[TASKS AND EXERCISES]
a – From the leishmaniasis vaccine article, return everything from "Abhay Satoskar still" down to "cases are rising.".
b – List every country named in the leishmaniasis vaccine article.
═══ TEXT SEGMENT ═══
Abhay Satoskar still remembers the first time he held a slide bearing the Leishmania parasite under a microscope—its ghostly form coiled inside immune cells, the silent beginning of a disease that disfigures and destabilizes lives across the tropics. Now, two decades after that moment, his team is on the verge of a breakthrough: the first-ever human trial of a leishmaniasis vaccine, a live-attenuated candidate refined with CRISPR gene-editing technology. The trial, set to launch in Kenya, Brazil, and possibly Cincinnati, marks a turning point for a disease that infects up to 1 million people annually and threatens up to 1 billion across 99 countries—including the United States, where cases are rising.

Leishmaniasis, caused by parasites transmitted through sand fly bites, manifests most commonly as cutaneous leishmaniasis (CL), which leaves lasting skin ulcers and scars. Despite its global burden, the disease has long been neglected by pharmaceutical developers. Treatment remains difficult, often toxic, and no licensed vaccine exists—until now. Satoskar, a professor of pathology and microbiology at The Ohio State University College of Medicine, led the development of a vaccine that deletes the centrin gene in Leishmania major, crippling the parasite’s ability to replicate indefinitely while still triggering immunity. This approach modernizes the century-old practice of leishmanization, in which people were deliberately infected to gain lifelong protection—only now, with precision and safety.

The vaccine has already proven safe in animal models, and in late 2023, the U.S. Food and Drug Administration approved its investigational new drug (IND) application, clearing the way for human testing. This milestone is more than bureaucratic—it signals global confidence. "This helps everywhere in the world because once the U.S. FDA gives its approval, it means other regulators know that it has gone through a very thorough review," Satoskar said. The upcoming Phase 1 trial will enroll 75 to 100 healthy volunteers to assess safety and immune response, with particular attention to those previously exposed to the parasite.
═══ PROVIDED RECORDS ═══
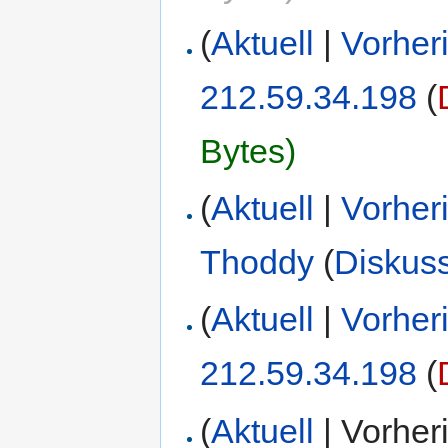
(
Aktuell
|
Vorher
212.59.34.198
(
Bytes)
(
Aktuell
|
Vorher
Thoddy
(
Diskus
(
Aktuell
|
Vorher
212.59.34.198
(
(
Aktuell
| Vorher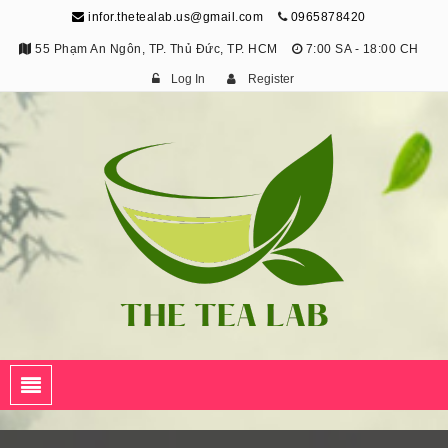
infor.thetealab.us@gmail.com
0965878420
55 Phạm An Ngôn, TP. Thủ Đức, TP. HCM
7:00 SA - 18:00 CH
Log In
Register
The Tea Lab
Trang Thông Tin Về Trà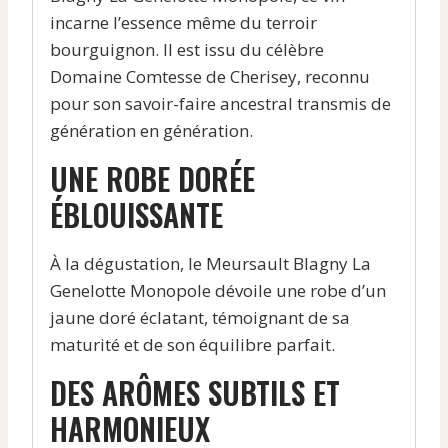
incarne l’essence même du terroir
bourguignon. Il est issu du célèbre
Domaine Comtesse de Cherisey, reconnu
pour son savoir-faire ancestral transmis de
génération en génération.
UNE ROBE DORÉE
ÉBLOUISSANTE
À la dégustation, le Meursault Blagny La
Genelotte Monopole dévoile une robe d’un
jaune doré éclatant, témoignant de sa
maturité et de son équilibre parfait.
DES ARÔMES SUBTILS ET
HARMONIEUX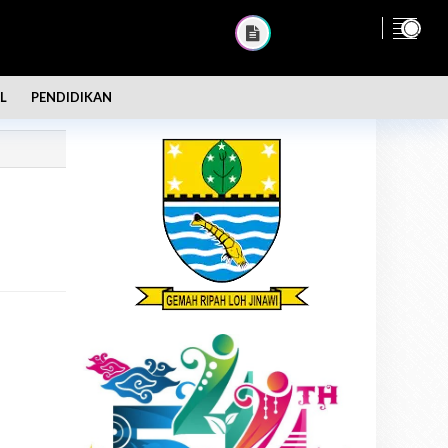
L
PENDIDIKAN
═══
═══ PROVIDED RECORDS ═══
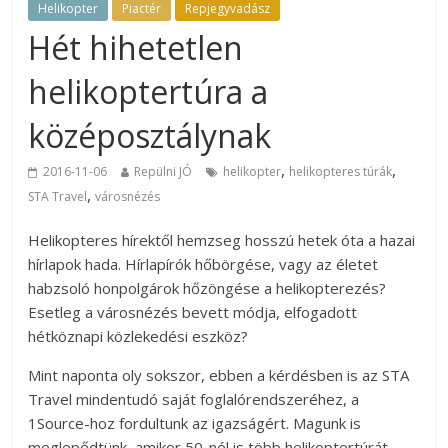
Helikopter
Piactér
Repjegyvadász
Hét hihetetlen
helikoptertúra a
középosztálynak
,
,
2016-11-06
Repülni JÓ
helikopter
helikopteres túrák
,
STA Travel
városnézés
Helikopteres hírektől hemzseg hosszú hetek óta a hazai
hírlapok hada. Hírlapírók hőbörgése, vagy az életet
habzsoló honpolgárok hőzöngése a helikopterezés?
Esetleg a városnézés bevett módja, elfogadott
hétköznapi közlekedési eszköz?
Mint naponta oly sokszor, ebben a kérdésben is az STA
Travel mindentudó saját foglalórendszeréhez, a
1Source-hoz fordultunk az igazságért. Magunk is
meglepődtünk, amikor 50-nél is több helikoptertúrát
═══
[ANSWERS IN ORDER]
a –
Abhay Satoskar still remembers the first time he held a slide bearing the Leishmania parasite under a microscope—its ghostly form coiled inside immune cells, the silent beginning of a disease that disfigures and destabilizes lives across the tropics. Now, two decades after that moment, his team is on the verge of a breakthrough: the first-ever human trial of a leishmaniasis vaccine, a live-attenuated candidate refined with CRISPR gene-editing technology. The trial, set to launch in Kenya, Brazil, and possibly Cincinnati, marks a turning point for a disease that infects up to 1 million people annually and threatens up to 1 billion across 99 countries—including the United States, where cases are rising.

b – Kenya, Brazil, the United States